Firmware/Middleware Issues: Obsolete or incompatible firmware/middleware may also result in hang issues.
Troubleshooting methods when a Server Hangs
The first step in troubleshooting a hang is to determine whether the issue is due to software or a hardware problem. If the hang is due a hardware issue, immediately contact the hardware vendor. Subsequent troubleshooting to isolate any faults/under-performance of hardware must be carried out by the designated vendor personnel.
Verify the Event Logs for any events in the System Log at the time of Hang. In case of Pool Depletion which occurs due to lack of space, Event IDs 2019 or 2020 can be seen with Event Source being SRV.
Launch Performance Monitor and check the starting value for Free System PTEs (Page Table Entries) under the memory object. If a system is booting up with fewer Free System PTEs than the normal count, it is an indication of a problem. This tells that all PTEs are used at startups, leaving fewer resources available for the normal server operations.

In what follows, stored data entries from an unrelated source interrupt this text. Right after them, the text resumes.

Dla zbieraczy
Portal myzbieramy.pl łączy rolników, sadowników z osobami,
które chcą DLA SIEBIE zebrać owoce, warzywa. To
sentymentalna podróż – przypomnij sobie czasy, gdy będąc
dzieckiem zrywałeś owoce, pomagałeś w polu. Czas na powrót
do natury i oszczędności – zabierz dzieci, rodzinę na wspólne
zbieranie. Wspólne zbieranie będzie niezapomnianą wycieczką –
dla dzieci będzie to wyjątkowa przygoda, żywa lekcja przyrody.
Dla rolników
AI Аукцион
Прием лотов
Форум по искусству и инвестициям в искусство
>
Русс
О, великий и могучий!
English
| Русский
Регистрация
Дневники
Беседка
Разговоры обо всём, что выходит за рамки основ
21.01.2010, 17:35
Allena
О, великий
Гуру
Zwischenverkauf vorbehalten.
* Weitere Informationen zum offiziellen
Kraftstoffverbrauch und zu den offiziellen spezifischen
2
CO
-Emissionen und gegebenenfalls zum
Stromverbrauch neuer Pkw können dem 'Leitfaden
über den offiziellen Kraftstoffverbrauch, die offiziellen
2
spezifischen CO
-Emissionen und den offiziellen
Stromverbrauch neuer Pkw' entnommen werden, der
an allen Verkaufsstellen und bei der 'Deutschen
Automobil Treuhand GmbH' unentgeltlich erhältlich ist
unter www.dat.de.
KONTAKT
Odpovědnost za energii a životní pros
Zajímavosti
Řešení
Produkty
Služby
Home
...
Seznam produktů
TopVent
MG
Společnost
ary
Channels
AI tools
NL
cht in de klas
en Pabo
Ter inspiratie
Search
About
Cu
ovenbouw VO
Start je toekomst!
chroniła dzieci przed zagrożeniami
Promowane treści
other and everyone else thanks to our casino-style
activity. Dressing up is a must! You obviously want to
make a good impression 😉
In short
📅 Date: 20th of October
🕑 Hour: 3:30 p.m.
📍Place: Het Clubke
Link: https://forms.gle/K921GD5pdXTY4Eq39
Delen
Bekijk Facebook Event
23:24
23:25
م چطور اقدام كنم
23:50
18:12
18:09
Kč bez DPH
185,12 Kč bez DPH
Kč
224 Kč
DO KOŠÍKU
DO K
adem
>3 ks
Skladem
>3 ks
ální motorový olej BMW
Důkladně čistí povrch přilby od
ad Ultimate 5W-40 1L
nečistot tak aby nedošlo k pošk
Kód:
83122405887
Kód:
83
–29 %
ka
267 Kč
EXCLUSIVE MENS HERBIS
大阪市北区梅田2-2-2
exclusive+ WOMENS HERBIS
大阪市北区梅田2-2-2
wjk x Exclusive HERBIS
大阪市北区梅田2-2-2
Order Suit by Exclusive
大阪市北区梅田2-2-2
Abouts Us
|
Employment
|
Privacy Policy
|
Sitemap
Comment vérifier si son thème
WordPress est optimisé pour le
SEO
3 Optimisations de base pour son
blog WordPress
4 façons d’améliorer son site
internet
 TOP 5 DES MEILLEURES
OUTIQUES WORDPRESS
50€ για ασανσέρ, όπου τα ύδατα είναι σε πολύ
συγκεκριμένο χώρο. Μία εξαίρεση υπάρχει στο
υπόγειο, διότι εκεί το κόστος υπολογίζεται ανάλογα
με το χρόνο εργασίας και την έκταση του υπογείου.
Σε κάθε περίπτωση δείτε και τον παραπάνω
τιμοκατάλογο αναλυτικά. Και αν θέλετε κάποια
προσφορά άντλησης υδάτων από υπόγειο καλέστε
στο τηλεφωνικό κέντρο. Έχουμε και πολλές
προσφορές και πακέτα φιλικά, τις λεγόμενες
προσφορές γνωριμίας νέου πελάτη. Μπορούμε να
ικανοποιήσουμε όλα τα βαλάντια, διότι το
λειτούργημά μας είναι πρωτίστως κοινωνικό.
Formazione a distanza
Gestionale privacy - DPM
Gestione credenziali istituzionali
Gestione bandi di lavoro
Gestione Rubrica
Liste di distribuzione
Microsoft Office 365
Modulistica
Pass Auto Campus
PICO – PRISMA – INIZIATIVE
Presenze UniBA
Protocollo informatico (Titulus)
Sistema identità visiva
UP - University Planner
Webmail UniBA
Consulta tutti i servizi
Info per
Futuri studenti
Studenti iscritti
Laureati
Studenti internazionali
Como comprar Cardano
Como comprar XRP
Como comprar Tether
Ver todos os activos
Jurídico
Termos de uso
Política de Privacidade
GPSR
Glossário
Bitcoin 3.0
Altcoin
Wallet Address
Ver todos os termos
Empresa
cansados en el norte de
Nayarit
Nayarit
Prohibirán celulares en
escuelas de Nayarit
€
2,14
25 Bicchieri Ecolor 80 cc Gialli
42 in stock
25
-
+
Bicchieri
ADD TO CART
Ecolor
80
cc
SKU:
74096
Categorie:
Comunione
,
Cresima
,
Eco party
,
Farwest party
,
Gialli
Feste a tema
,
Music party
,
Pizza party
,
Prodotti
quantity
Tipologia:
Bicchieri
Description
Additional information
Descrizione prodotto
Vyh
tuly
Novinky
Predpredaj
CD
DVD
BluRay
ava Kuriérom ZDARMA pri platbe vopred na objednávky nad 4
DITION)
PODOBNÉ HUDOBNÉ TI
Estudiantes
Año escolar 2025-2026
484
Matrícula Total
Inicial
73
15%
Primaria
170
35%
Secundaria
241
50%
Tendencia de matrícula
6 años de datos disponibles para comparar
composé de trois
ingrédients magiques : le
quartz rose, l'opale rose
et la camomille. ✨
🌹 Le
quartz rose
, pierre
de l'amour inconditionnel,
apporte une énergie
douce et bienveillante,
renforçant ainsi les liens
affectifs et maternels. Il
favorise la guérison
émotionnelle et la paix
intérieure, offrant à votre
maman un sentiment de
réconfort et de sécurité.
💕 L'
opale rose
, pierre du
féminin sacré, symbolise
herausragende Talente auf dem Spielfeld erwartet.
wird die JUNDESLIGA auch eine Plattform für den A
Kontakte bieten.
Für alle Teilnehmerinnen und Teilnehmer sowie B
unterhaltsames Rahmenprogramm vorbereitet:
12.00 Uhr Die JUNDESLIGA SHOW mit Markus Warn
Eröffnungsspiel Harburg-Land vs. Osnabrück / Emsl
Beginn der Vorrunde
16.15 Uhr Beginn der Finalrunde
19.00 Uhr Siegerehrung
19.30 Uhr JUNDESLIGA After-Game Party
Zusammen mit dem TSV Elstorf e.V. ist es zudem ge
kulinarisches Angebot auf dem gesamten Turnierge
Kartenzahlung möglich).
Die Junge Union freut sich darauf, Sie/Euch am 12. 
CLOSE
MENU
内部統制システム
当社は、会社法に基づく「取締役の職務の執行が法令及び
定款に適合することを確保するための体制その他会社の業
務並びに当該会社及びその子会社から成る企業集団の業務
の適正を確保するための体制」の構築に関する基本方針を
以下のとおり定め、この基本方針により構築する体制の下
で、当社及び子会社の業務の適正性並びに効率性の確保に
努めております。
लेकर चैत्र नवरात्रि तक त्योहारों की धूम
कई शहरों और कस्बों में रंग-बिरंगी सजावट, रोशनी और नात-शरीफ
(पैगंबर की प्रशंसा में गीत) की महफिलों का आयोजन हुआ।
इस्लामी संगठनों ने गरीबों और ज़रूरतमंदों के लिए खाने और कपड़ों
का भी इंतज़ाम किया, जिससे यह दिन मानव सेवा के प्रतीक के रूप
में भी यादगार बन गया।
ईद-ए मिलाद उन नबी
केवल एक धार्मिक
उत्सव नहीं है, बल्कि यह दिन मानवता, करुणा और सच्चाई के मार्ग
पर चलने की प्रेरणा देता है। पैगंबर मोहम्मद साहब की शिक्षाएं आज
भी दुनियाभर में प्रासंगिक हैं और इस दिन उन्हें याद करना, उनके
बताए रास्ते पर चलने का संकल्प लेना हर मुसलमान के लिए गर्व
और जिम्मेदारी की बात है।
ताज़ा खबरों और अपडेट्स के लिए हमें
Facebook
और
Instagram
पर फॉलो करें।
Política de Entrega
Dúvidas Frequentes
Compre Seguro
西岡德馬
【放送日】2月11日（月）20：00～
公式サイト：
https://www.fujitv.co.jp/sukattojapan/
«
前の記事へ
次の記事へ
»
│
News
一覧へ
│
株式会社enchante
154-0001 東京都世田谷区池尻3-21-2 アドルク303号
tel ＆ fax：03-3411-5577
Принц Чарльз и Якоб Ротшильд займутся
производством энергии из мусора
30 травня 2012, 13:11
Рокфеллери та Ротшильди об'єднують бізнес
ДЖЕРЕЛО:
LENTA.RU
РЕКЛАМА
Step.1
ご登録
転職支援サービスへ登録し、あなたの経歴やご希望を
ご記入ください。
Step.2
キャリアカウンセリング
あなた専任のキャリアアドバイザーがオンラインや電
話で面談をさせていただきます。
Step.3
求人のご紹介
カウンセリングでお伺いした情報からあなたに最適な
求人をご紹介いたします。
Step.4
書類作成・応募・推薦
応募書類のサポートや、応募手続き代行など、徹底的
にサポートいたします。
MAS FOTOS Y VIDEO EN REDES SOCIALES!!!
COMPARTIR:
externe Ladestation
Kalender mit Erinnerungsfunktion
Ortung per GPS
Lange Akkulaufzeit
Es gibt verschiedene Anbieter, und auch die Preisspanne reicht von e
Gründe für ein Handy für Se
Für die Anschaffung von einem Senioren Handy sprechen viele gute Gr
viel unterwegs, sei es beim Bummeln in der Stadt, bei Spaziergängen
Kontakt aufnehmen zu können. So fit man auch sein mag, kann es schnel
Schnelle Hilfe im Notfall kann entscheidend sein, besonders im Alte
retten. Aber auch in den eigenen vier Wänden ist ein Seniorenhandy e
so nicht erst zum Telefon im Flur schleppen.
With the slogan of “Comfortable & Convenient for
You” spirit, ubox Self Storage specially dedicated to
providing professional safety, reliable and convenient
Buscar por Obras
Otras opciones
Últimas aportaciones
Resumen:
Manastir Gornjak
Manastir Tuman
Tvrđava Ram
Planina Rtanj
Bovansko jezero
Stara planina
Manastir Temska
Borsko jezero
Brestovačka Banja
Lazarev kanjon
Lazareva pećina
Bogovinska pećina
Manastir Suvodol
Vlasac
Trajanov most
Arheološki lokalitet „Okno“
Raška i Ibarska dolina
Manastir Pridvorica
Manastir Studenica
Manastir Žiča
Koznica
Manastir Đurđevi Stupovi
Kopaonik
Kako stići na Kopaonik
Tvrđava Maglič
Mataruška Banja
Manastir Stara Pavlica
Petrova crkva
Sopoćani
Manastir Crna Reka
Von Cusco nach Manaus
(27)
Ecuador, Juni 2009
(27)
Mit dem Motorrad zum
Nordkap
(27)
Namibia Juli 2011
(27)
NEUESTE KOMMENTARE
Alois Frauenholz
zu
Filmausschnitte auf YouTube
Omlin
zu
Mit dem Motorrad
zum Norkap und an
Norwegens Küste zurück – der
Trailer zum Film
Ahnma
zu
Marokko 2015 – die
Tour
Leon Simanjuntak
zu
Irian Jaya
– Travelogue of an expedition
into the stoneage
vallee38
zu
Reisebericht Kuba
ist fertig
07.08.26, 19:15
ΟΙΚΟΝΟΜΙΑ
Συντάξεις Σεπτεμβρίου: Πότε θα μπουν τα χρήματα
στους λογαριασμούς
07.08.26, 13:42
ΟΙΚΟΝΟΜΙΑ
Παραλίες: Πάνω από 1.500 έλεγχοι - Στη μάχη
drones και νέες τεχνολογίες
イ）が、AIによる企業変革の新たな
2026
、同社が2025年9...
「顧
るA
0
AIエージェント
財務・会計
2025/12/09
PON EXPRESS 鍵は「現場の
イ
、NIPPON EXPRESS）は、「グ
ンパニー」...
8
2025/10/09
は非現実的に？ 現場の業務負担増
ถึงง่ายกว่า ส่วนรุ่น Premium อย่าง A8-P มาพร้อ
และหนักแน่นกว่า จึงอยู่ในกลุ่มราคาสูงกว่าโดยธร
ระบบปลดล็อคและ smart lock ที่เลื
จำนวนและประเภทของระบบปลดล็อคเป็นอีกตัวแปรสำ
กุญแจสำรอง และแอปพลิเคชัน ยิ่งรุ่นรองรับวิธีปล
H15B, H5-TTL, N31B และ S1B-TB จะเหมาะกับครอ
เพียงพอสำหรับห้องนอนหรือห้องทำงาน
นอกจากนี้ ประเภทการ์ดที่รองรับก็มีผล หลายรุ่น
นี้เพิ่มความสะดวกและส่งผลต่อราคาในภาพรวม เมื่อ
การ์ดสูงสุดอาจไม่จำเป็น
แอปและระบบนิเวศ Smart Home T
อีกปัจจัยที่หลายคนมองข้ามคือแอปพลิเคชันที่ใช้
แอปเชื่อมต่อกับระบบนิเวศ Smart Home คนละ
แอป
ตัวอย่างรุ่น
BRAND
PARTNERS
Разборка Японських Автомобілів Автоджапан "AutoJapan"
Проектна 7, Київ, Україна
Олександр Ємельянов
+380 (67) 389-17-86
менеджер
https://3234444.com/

If a system hangs happen very often or repeatedly, set up a Performance Monitor Log and let it run for a specific time. Add counters for Memory, Process, Processor and System. The length of the time will depend on how long the system takes to hang. Capture a minimum of hundred samples over the life of the log. Any low memory scenario will be clear, especially if it is steady leak.
Methods for diagnosing hanging requests on IIS servers
If requests are hanging, dump immediately shows 3 critical things:
What URLs are involved?
Whether all the requests related to an app are hanging or only specific ones?
The module/stage at which they are hanging in.
Obtain a detailed request trace which provides more details regarding the hanging request. Failure for obtaining the request trace also helps to generate details regarding the hanging request. This can be determined by setting rules to capture traces when requests to specific URLs exceed a time limit or fail with specific errors. Once the trace is obtained, further diagnoses about the hanging request will be an easier process.
Dr. Watson is a tool available as part of Windows operating system. Upon proper configuration, this tool will detect applications that crash and provide a log file and a user dump file for troubleshooting server hangs. Analysing this data will normally provide an error code or condition that has troubleshooting methods.
ADPlus tool is a VB script that normally monitors an application for an unexpected condition and captures the dump file when such condition occurs. The tool can also be used to force a crash dump on a user application that has hung and analyse the dump with the windows debugger.
Debugdiag is a tool used on application that involves Microsoft Internet Information Services (IIS). This tool identifies a series of problems like Web Server Hangs, Slow Performance, Crashes and Memory leaks. It can also be used on simple Win32 applications that don’t involve IIS.
ProcDump is a tool that has the ability to dump a process when a CPU activity spikes to a predetermined level for a specific period of time. The memory contents can be used to get more details about the application including the thread environment, the process environment and the locking information.
Using Keyboard: Windows include a feature that causes the system to stop responding and generates a memory dump file by using the keyboard. After this feature is enabled, hold down the right CTRL key and press SCROLL LOCK key two times. This generates a memory dump file which can be used for troubleshooting. This feature is available for both PS/2 and universal serial bus Keyboards.
Only one limitation in this feature is that this shortcut does not work if the system stops responding at a High Interrupt Request Level (IRL) and works only at a low IRL.